Plates containing the removed aliquots are placed in −20° C. freezer for 15 minutes to cool. After cooling, 100 μL of deionized water is added to all wells in the plate. Plates are then spun in the centrifuge for 10 minutes at 3000 rpm. A portion of the supernatant (100 μL) is then removed, placed in a new plate and analyzed using Mass Spectrometry.

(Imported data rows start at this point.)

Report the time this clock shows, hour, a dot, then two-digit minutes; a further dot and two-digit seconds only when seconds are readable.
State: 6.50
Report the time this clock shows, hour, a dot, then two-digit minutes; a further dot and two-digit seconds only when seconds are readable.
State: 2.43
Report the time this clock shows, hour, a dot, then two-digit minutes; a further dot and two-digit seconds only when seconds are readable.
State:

EXAMPLES Example 1 5-(Methoxy-d3-methyl-d2)-1-phenylpyridin-2(1H)-one (103)

Compound 103 was prepared according to Scheme 6 below. Details of the synthesis are set forth below.

Step 1. Methyl 6-oxo-1-phenyl-1,6-dihydropyridine-3-carboxylate (12a)

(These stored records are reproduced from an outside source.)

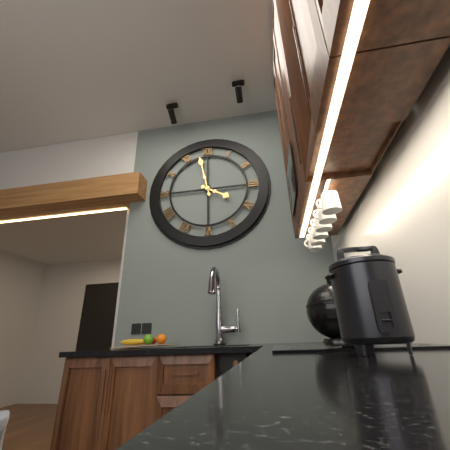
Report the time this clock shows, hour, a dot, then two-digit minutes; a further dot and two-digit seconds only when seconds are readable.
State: 3.58
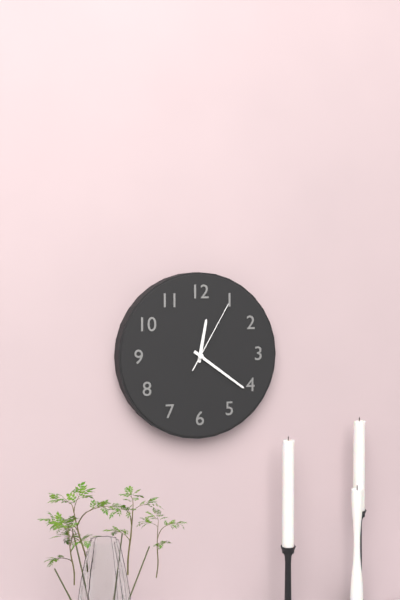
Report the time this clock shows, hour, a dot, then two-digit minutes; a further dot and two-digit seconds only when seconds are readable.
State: 12.21.05
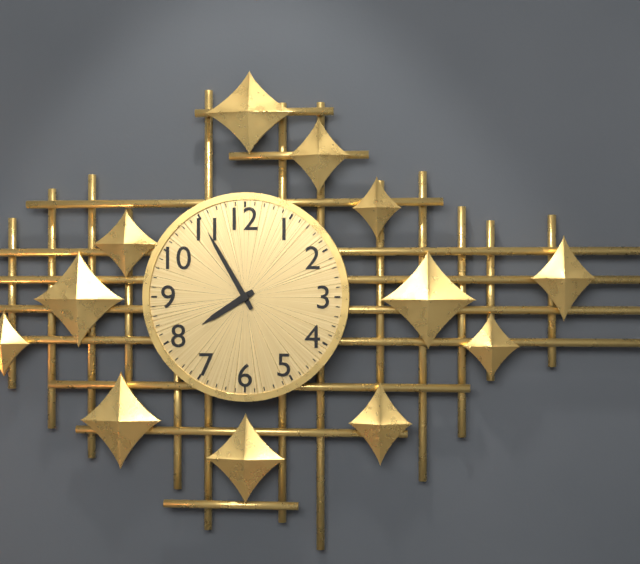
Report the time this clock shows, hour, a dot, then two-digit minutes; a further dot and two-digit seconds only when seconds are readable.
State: 7.55
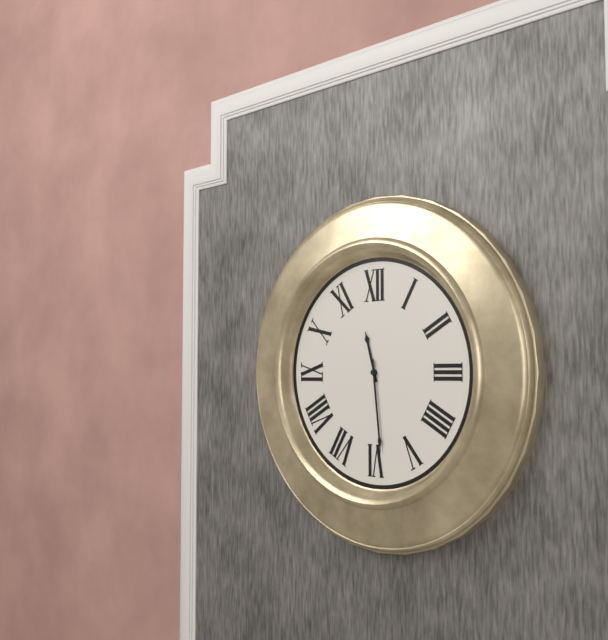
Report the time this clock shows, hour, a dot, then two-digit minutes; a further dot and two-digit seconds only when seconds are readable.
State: 11.29
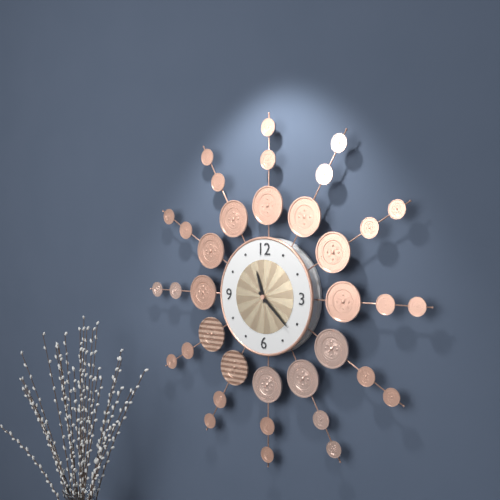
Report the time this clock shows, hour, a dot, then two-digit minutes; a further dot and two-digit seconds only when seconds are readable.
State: 11.22
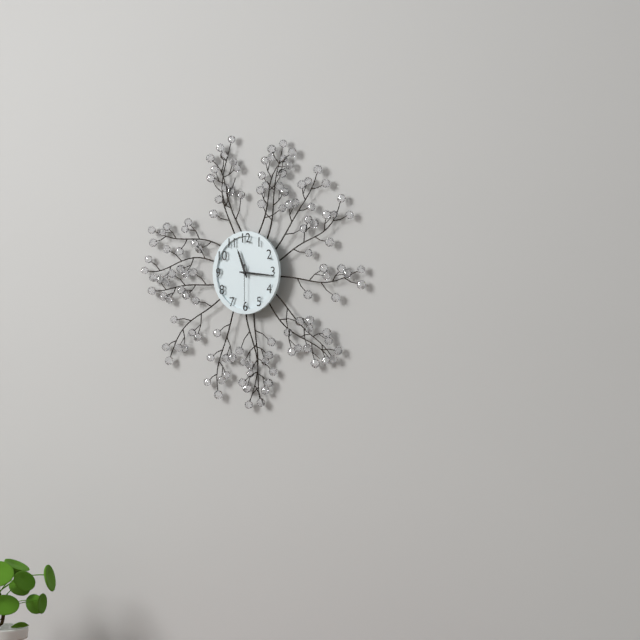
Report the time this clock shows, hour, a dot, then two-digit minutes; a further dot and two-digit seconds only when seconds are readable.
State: 11.16
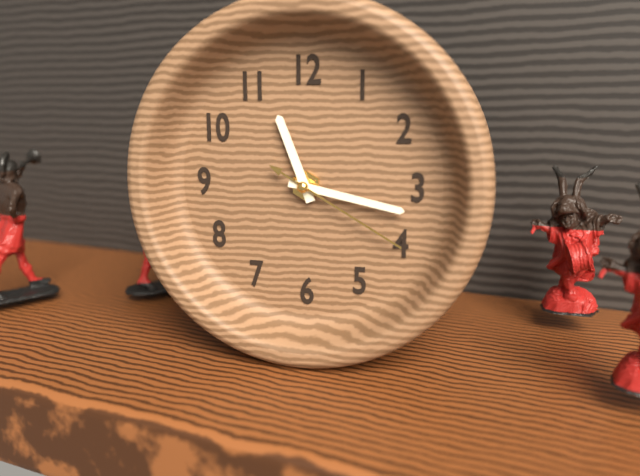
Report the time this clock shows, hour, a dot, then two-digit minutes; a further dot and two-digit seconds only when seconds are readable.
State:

To a round-bottom flask was added methyl 2-oxo-2H-pyran-5-carboxylate 11 (1.54 g, 10.0 mmol), pyridine (30 mL), and aniline (1.82 mL, 20.0 mmol). The resulting mixture was heated at reflux for 6 hours (h). Upon cooling to room temperature (rt), the reaction was diluted with EtOAc and washed with 1N HCl (3 times), saturated aqueous NaHCO3 (1 time), dried (Na2SO4), filtered, and concentrated in vacuo. Purification via column chromatography on an ISCO instrument (0% to 40% EtOAc in hexane) provided 917 mg of the title compound 12a. NMR (CDCl3): δ 8.24 (m, 1H), 7.92 (ddd, J=0.6, 2.6, 9.6, 1H), 7.56-7.44 (m, 3H), 7.40-7.36 (m, 2H), 6.64 (d, J=9.6, 1H), 3.86 (s, 3H). MS (M+H): 230.1.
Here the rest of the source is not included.